Why is is apparantly only the grown childs interest in their birth parent counts?
Why is it a person who are going through life like anyone else, might even be having terrible stressors in their life, feel obligated in any way to communicate with a complete stranger?
Someone has mentioned a couple of times ancestry searches. This is not the same thing at all. That involves simply seeing who one might be related to, with the full knowledge that they are really nothing to these people. It's knowing if they did chance to speak in some fashion, it would be not surprising at all to hear the other person say that they just don't have any interest. You wouldn't keep reaching out to them (I hope). It's not saying "I'm your child"

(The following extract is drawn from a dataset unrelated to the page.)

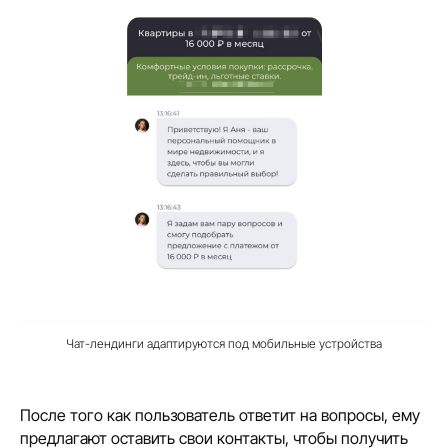
Чат-лендинги адаптируются под мобильные устройства
После того как пользователь ответит на вопросы, ему
предлагают оставить свои контакты, чтобы получить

People are welcome to seek their birth parents. Through a lawyer or the agency or some other legal means. Not through direct contact. They don't have the right to directly contact someone they have no knowledge of, and potentially, no exaggeration, destroy their lives. If it's done through the proper channels, the parent gets to make the decision about what comes next. That's as it should be.
You don't like what I'm saying. I get that. I get that most people are hard wired to be parents. However, even people who have other children cannot be expected to have a desire to see someone from a past that obviously wasn't conducive to having a child.
They might want to see them.
They might not want to see them.
There is an obligation to err on the side of "don't want to see them" First do no harm.
The person who initially posted is already going over what is logical. They have been hung up on, which is a pretty obvious "I don't want to talk to you". Any further seeking is harrassment. Unfortunatley, at least in the U.S. I'm sure the person would have to utter the words "I don't want to see you" rather than just hang up.
Persisting in seeking contact when they have already been told no, is stalker behavior.
Again, can you see where a birth parent may not want to see someone, doesn't have to give an explanation, and can even be traumatized by this?
I'm not asking if you agree, I'm asking if you can comprehend that is what someone may want, and that they are within their rights.